Bowen Smith’s initial plans were modest — a drive to New York and back, no longer than two weeks. Six weeks and 11,000 miles later, he has photographed more than 120 people.
If the project hearkens back to the writers and photographers of the Works Progress Administration, documenting an earlier American crisis of mass unemployment, the Great Depression, it’s not for Bowen Smith to make those connections explicit. “I kind of wanted to just go by the seat of my pants,” he said, “see what happens and then put it in a book and let it come together and people can form their own opinions. So I didn’t really have an agenda.”

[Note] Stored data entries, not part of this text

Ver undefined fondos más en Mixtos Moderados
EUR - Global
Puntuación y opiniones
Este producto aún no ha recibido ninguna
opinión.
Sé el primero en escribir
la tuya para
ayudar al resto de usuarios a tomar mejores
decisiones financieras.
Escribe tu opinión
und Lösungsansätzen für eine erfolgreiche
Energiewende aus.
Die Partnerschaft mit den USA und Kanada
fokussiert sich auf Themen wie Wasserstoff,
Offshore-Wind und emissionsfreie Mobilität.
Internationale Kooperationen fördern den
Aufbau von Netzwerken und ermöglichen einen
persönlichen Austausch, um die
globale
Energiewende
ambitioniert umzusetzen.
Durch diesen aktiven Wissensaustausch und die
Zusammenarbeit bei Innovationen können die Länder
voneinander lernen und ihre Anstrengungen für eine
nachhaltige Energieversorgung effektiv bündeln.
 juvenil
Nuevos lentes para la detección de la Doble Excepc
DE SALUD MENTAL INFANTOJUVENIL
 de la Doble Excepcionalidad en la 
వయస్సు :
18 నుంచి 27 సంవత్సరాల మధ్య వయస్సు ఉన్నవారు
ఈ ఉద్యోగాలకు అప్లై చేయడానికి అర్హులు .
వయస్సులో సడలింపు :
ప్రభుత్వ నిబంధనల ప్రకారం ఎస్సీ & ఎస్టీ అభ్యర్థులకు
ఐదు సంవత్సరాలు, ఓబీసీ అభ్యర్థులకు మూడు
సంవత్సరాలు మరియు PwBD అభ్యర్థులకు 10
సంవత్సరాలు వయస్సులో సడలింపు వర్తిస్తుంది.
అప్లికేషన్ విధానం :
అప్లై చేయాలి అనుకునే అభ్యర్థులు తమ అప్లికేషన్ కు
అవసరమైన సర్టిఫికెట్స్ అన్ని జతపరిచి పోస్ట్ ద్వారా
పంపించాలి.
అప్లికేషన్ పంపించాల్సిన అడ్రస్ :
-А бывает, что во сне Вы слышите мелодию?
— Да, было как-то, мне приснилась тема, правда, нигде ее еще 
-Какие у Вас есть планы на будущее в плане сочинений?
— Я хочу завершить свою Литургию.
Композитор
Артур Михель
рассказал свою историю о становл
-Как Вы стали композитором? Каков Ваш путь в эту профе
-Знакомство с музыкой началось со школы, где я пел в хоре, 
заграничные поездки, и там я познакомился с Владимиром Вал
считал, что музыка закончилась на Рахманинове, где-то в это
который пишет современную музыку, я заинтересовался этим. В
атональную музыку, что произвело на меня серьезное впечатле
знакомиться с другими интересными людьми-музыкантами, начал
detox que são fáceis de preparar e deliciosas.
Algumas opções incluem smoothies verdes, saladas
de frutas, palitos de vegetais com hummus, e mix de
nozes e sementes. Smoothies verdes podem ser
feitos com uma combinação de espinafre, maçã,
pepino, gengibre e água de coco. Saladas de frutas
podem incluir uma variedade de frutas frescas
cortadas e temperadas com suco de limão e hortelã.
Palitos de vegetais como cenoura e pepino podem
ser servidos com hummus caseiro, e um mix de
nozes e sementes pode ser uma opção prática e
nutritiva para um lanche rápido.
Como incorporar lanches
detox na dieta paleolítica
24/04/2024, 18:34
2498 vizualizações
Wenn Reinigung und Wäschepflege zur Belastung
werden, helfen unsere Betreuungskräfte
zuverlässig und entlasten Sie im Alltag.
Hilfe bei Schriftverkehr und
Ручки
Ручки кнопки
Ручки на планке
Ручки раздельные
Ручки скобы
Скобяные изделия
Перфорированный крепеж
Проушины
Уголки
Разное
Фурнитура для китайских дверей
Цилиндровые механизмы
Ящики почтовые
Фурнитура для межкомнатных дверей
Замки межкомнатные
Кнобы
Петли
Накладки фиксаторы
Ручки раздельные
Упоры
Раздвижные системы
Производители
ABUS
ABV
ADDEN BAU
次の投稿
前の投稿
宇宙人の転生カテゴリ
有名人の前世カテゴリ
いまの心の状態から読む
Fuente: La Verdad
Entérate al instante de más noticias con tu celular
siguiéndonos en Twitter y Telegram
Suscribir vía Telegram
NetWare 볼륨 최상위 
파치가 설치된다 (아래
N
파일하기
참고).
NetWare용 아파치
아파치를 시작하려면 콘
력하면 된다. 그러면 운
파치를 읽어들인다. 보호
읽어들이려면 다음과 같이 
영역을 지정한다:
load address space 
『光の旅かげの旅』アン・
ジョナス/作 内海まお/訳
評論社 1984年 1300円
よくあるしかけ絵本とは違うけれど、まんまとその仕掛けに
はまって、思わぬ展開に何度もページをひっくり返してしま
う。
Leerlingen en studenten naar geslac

Nor did he have much of an itinerary — just a vague idea that he’d be shooting friends and others he connected with via social media along the way. Bowen Smith hopped into “Pearl,” as he calls his shiny, white, antique Ford, on May 2, just after his 51st birthday. He returned home June 12. He let friends and followers across the country — celebrities and colorful civilians alike — dictate his travels.
Bowen Smith used a Leica M 10 Monochrom, a compact black-and-white camera that was both practical and “very film-like,” he said, “which I really love about all the images. It kind of made them feel like you don’t know if it was 1960 or 2020.”
Bowen Smith found his path to photography in a different way than most — as a model. Herb Ritts helped with that.
“He shot me for a Gap campaign actually,” Bowen Smith said. “And then we became friends. I really was interested in photography, and he convinced me to kind of dig more into it.” Only now, he added, “after 30 years of doing it, I can finally say that, yes, now I am a photographer.”
Proceeds from the book will go to Feeding America, a charity to which Bowen Smith has a personal connection. Growing up in New York, he relied on the program’s school lunches. “Sometimes without them,” he said, “I didn’t eat.”